Dataset extract -
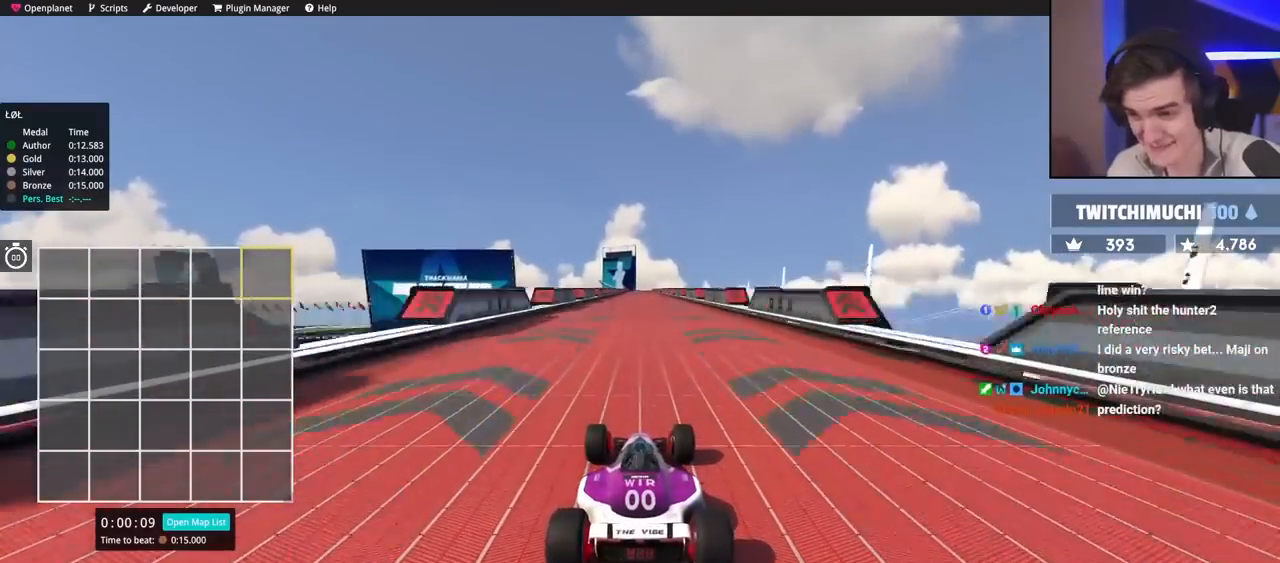
{"keys": ["up"], "events": []}
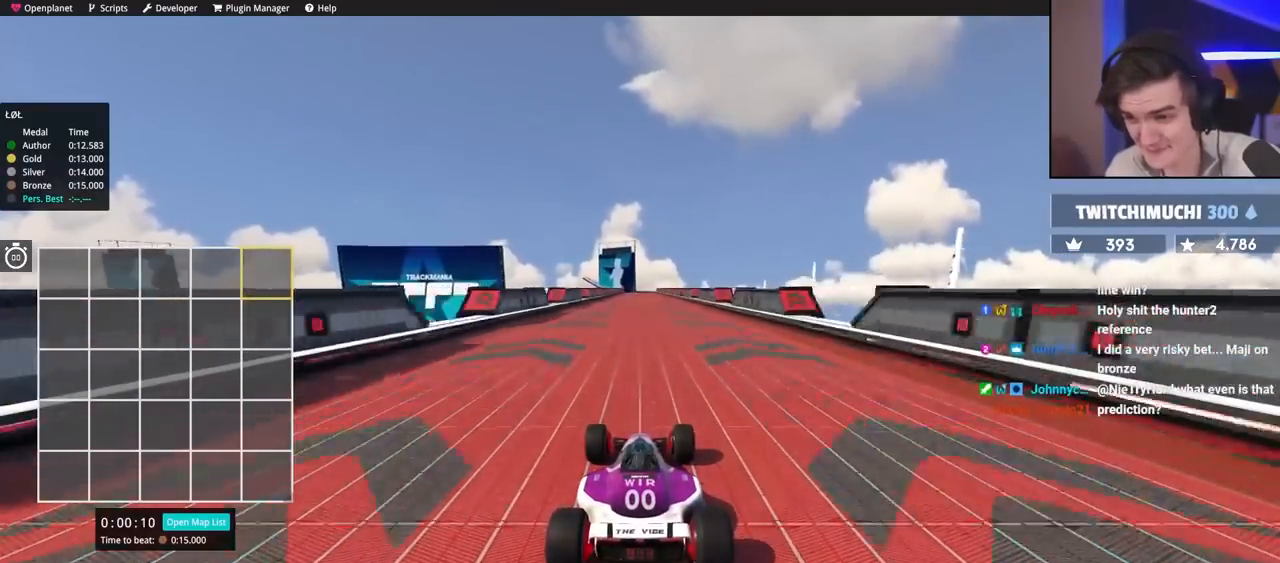
{"keys": ["up"], "events": []}
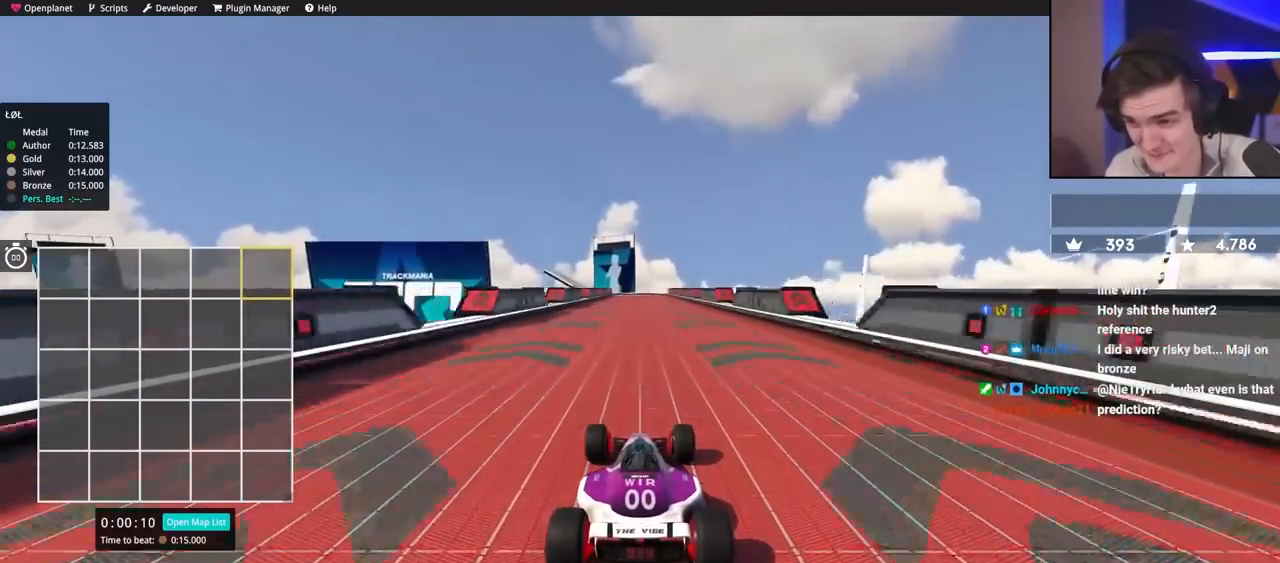
{"keys": ["up"], "events": []}
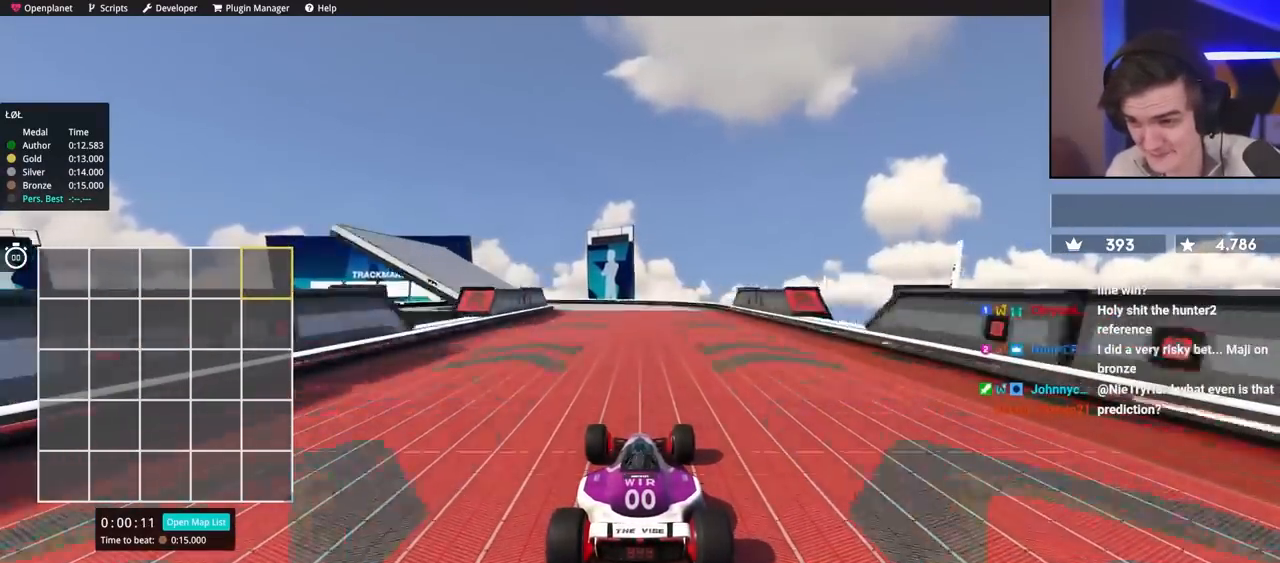
{"keys": ["up"], "events": []}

Exercise details - Restate the full listing word for word, excluding images.

Solution to the problem -
{"keys": ["up"], "events": []}
{"keys": ["up"], "events": []}
{"keys": ["up"], "events": []}
{"keys": ["up"], "events": []}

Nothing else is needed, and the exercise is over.